I'm not one to defend the nursing profession, but the CRNA's are always going to win this war strictly because they need to have ICU experience before getting into a program. Same thing with the NP versus PA professions, prior patient care experience is always going to win out. As far as all those science courses? I did very well in organic chemistry, but I can recall very little. It's all about experience, experience, experience and it's not going to matter how well you did in biochemistry, organic, etc.

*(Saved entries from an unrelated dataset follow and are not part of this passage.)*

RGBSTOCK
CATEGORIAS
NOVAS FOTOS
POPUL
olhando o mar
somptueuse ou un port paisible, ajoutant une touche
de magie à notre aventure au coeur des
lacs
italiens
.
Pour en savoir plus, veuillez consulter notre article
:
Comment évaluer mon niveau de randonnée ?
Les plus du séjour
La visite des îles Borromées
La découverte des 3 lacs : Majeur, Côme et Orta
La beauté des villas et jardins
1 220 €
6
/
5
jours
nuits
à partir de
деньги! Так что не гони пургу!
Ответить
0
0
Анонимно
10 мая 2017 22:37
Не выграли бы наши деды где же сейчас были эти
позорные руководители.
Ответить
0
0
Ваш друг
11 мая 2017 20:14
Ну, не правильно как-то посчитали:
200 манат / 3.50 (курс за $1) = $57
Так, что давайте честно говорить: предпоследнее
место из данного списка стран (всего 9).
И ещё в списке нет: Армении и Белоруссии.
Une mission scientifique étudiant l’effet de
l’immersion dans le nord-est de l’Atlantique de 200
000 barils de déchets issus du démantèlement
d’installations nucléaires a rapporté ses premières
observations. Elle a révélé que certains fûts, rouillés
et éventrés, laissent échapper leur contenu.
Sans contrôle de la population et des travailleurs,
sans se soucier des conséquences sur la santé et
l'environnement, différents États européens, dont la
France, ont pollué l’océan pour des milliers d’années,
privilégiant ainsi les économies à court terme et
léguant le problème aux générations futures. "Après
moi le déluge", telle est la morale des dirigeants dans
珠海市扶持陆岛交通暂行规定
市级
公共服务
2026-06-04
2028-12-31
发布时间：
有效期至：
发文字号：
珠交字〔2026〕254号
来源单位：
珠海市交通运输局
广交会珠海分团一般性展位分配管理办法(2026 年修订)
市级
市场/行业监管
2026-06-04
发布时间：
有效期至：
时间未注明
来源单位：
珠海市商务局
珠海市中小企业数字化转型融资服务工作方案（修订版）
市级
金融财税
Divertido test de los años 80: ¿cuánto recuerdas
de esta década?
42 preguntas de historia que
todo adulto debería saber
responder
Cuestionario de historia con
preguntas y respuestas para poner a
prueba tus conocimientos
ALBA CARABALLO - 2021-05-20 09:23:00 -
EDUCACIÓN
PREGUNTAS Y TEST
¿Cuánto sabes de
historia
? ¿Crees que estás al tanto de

folks need experience for pa school too.....around 30% of pa's or so are former nurses, many of the others are paramedics and resp. therapists....also rememmber the direct entry np programs? bs in anything + 3 yrs= np?
these folks get their rn after yr 1 and go directly into np, they never work as nurses outside of their training. there is a local program here that is like this and the combined clinical time for rn+ np is 760 hrs. that's 1/3 of the clinical time in any pa program.....
the best way to compare clinicians is to look at 2 similar nurses. 1 becomes a pa, the other becomes an np...guess who the better provider is.....
 
folks need experience for pa school too.....around 30% of pa's or so are former nurses, many of the others are paramedics and resp. therapists....also rememmber the direct entry np programs? bs in anything + 3 yrs= np?
these folks get their rn after yr 1 and go directly into np, they never work as nurses outside of their training. there is a local program here that is like this and the combined clinical time for rn+ np is 760 hrs. that's 1/3 of the clinical time in any pa program.....
the best way to compare clinicians is to look at 2 similar nurses. 1 becomes a pa, the other becomes an np...guess who the better provider is.....

You would think that the "advanced nurse practitioner" would have prior nursing experience. Are there any nurse anesthetist programs where this is allowed? If so, UNBELIEVABLE!
 
Pain management by non-physicians is an extremely controversial subject right now. There are CRNA's practicing "pain management" under the guise of "we're only doing procedures that we've been requested to do by an orthopedist, neurologist, or other physician".

HOLY S***! I'M DROPPING OUT OF MED SCHOOL AND SIGNING UP FOR NURSING SCHOOL! PLEASE don't tell me that these nurses are allowed to do ESI's! If so, there goes the profession.
 
Not that I am aware of. From my understanging of even these "direct entry programs", you may be accepted into the COLLEGE or SCHOOL of nursing, but a requirement for applicants is the one year acute care experience prior to the start of the anesthesia component. That is how I understand these programs to be. I attended a traditional program with none of this direct entry fluff and the majority of our class had 3-7 years experience, with only 3 accepted with one year.